_Excerpted text_

━━━━━━━━━━━━━━━━

Project: Cook County Housing Analysis and Prediction

The project focused on analyzing and predicting housing prices in Cook County, Illinois, using advanced data analysis and machine learning techniques. These efforts aimed to explore key trends in housing prices, develop predictive models, and evaluate their fairness and accuracy.

1/10/20251 min read

Part 1: Exploring Cook County Housing

File (Google Drive):

PDF version:

Objective:
Explored housing data from Cook County, Illinois, to understand patterns in housing prices and prepare for predictive modeling.

Key Activities and Findings:

  • Exploratory Data Analysis (EDA): Visualized data distributions, identified outliers, and examined correlations between housing features and sale prices.

  • Feature Engineering: Created and transformed features such as log-transformed sale prices, neighborhood indicators, and property details extracted from descriptions.

  • Insights: Highlighted disparities in housing prices across neighborhoods and identified critical predictors like building size and property age.

Technologies Used:
Python (pandas, numpy), Visualization (Matplotlib, Seaborn)

━━━━━━━━━━━━━━━━

_Dataset excerpts_
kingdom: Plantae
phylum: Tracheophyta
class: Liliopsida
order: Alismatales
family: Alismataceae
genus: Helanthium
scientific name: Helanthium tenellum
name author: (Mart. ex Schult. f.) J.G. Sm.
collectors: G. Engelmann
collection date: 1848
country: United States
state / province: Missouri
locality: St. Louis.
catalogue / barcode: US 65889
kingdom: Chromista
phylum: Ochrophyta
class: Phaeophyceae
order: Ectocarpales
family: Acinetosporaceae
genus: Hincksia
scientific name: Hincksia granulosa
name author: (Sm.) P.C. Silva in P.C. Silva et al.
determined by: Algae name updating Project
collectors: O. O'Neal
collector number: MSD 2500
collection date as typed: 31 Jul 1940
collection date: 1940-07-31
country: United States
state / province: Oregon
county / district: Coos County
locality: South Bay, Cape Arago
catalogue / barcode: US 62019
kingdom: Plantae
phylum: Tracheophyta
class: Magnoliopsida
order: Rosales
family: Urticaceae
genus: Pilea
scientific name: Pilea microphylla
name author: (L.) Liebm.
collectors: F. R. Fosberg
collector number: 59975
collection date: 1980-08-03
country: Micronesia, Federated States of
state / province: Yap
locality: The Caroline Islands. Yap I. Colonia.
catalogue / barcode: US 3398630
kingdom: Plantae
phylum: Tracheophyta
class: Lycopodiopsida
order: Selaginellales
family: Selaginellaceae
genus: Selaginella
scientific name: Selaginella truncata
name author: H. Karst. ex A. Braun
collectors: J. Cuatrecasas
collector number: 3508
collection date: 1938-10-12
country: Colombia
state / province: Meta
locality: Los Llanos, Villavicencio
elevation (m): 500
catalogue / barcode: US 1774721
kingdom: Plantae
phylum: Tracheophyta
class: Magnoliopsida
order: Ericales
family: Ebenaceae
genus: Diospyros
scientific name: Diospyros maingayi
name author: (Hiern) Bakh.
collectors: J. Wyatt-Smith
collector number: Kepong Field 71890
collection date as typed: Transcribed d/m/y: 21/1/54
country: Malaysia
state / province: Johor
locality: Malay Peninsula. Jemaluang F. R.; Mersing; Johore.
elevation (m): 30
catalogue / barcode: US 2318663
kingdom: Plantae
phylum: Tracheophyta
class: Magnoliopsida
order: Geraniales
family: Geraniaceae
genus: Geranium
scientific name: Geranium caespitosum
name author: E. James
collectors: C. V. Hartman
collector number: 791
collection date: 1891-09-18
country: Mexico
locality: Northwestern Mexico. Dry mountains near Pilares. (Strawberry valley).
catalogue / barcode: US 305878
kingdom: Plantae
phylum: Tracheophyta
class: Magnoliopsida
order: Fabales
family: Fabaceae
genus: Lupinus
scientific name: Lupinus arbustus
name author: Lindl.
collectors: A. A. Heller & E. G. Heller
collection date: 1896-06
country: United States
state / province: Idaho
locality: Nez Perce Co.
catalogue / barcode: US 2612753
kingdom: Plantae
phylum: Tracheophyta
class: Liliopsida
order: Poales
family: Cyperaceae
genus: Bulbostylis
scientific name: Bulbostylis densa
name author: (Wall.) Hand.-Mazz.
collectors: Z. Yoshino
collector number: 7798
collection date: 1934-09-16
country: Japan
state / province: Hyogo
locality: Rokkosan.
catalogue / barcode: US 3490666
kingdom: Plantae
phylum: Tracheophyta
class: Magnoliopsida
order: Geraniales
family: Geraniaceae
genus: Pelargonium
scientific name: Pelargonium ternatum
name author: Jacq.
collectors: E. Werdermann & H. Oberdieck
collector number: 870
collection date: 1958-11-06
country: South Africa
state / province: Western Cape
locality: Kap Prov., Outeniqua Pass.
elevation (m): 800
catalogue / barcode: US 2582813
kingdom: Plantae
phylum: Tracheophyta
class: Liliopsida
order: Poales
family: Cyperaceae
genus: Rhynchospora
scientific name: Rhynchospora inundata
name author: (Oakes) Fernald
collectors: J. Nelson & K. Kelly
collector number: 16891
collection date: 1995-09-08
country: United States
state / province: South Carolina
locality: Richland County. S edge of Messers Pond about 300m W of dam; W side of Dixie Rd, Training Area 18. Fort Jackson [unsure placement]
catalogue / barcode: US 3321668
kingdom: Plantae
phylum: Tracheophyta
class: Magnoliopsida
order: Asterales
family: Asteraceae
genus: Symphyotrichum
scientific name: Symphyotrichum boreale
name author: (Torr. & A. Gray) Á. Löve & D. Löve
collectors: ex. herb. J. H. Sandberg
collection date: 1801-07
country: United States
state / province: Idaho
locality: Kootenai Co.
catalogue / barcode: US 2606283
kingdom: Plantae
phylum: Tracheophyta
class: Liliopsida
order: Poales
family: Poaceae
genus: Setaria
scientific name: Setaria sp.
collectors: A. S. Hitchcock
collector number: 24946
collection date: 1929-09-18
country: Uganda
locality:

━━━━━━━━━━━━━━━━

_What you need to do_
**a)** Summarize the project description in two sentences.
**b)** Please write out the part of the project description starting at "The project focused" and ending at "for predictive modeling.".
**c)** Name every software tool listed under "Technologies Used" in the project description.
The entries that appear after the project description were drawn from a different source.

_Responses in order_
**a)** The project analyzed and predicted housing prices in Cook County, Illinois, using data analysis and machine learning, with the aims of exploring price trends, developing predictive models, and evaluating their fairness and accuracy. Its first part explored the housing data through exploratory analysis and feature engineering, highlighting price disparities across neighborhoods and identifying key predictors such as building size and property age.

**b)**
The project focused on analyzing and predicting housing prices in Cook County, Illinois, using advanced data analysis and machine learning techniques. These efforts aimed to explore key trends in housing prices, develop predictive models, and evaluate their fairness and accuracy.

1/10/20251 min read

Part 1: Exploring Cook County Housing

File (Google Drive):

PDF version:

Objective:
Explored housing data from Cook County, Illinois, to understand patterns in housing prices and prepare for predictive modeling.

**c)** Python, pandas, numpy, Matplotlib, Seaborn